Director, Governance And Risk

The Director for Cyber Technical serves as an experienced technology leader in Capital One's Cyber organization as part of the Governance & Risk team. This is a visible, strategic, and high-impact leadership role as an advocate for continuous cyber program and process maturation. This individual is a cyber expert with a capacity to lead experts and also possesses the qualities of a skilled cyber governance Subject Matter Expert (SME). This individual brings operational depth and breadth across a broad range of cyber functions. We are seeking a dedicated and disciplined governance and risk professional, who excels in a team environment, displays strong leadership skills, and motivates others.
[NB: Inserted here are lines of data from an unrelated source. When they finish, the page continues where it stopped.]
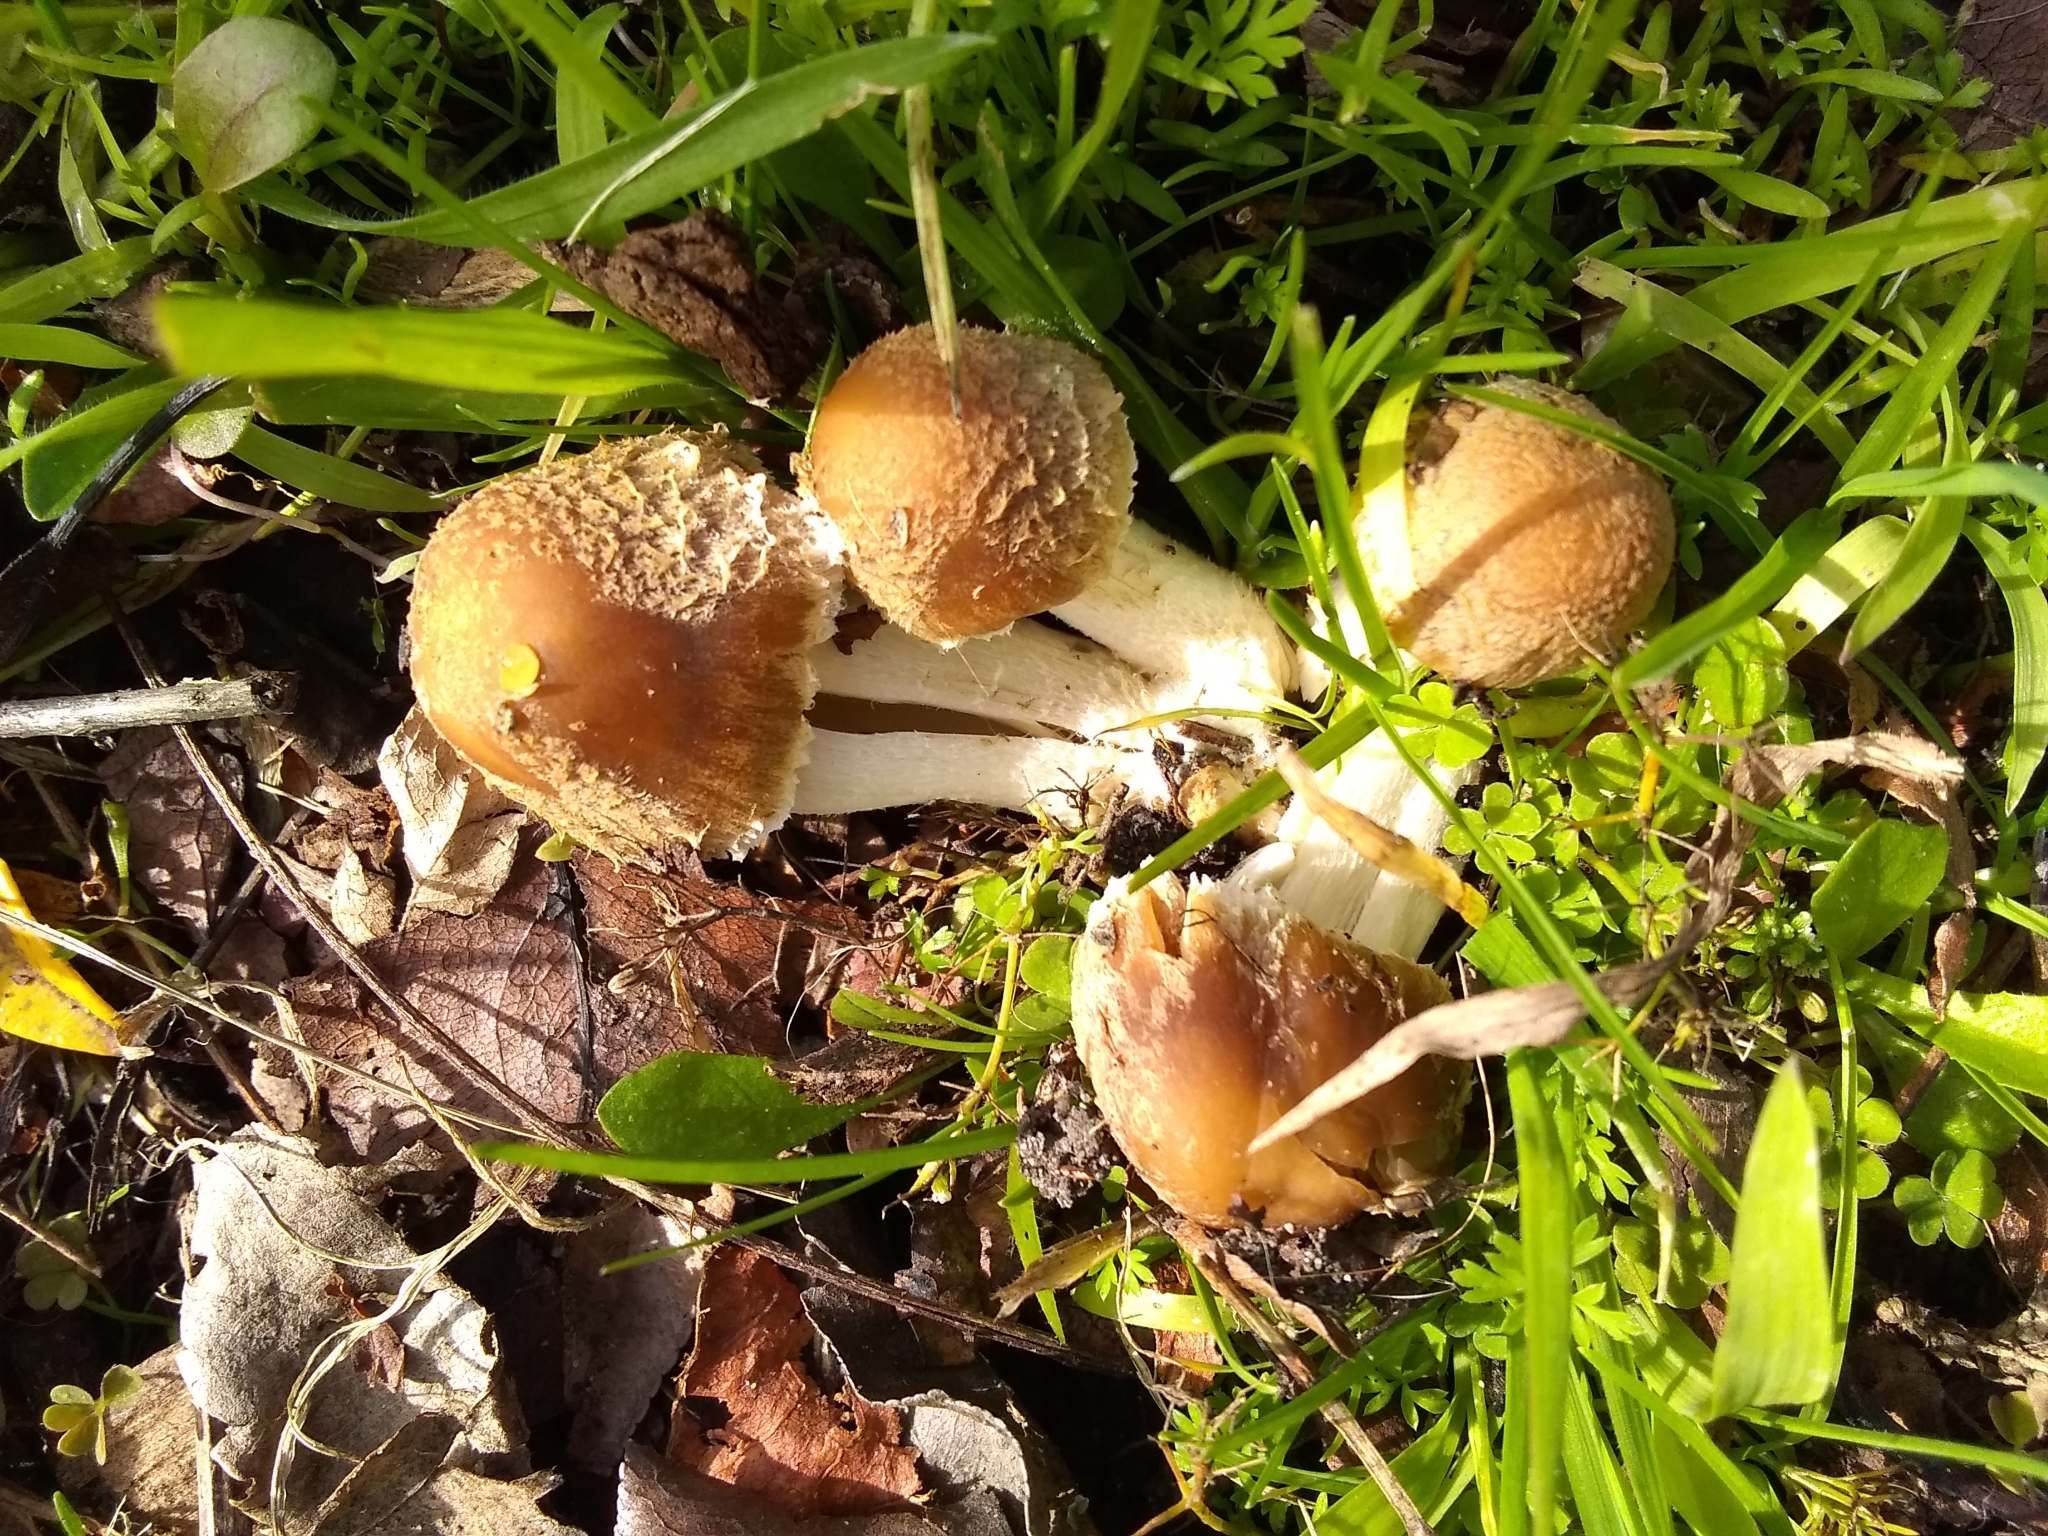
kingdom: Fungi
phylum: Basidiomycota
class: Agaricomycetes
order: Agaricales
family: Psathyrellaceae
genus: Candolleomyces
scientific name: Candolleomyces candolleanus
They must be proficient in managing and directing their own work independently, while influencing partners across the company and across multiple levels of the organization. This person will have excellent communication skills, attention to detail, strong analytical skills, quickly adapts to change, and is self motivated.

Responsibilities include:

• Plays a key leadership role within Cyber's community of leaders, developing, communicating, and driving a risk-based and data-driven strategy and outcome-driven roadmaps in collaboration with peers across Technology, Lines of Business, and horizontal functions.
• Analyze and select alternatives based on threat, risk, desirability, feasibility, and viability.
• Keep abreast of advances in industry to address the threat landscape.
• Instills a culture that works toward the highest standards in cyber (safeguard the business) while ensuring that business requirements are understood and adhered to (enabling the business).
• With an innovative mindset, employs new cyber assurance approaches to mitigate risk around current and anticipated risks and/or breaches.
• Advances the company's overall mission to assess, improve and monitor cyber across the enterprise.
• Builds relationships, influences and collaborates with second-line Cyber Risk Management partners, as well as executives across both technology and the business.
• Guides the acquisition of professional services and tools for effective cyber governance.
• Establishes credibility throughout the organization by earning the reputation for being a dedicated leader and change agent.
• Facilitate build vs. buy decisions to identify optimal strategies for addressing business and technology risks.
• Develop and lead RFI/RFPs to assess the market and/or procure effective cyber solutions.
• Manage product level budgets, roadmaps, and strategies to lead service area direction out 18+ months.
• Maintain technical and risk credibility with your own team and with partners across the enterprise.
• Maintain close ties to various stakeholders, developers, and engineers across the company, ensuring the services we create meet their needs as products evolve.
• Iterate quickly and see the products through to production and scale.
• Establish product value propositions, metrics, and key indicators.

Basic Qualifications:

• Bachelor's Degree
• At least 7 years experience in cybersecurity or technology
• At least 5 years experience in product management
• At least 5 years experience in Governance and risk management
• At least 5 years experience in people management

Preferred Qualifications:

• 9+ years of project management experience
• 8+ years of experience in change management in a technical environment
• 5+ years of experience working with industry frameworks such as NIST CSF, FFIEC CAT, CIS RAM, FAIR and PCI DSS
• 5+ years of experience developing, implementing, and managing Governance, Risk, & Compliance (GRC) frameworks and programs.
• Experience in a regulated environment
• Financial services industry experience

Capital One offers a comprehensive, competitive, and inclusive set of health, financial and other benefits that support your total well-being. Learn more at the Capital One Careers website. Eligibility varies based on full or part-time status, exempt or non-exempt status, and management level.

This role is expected to accept applications for a minimum of 5 business days. No agencies please.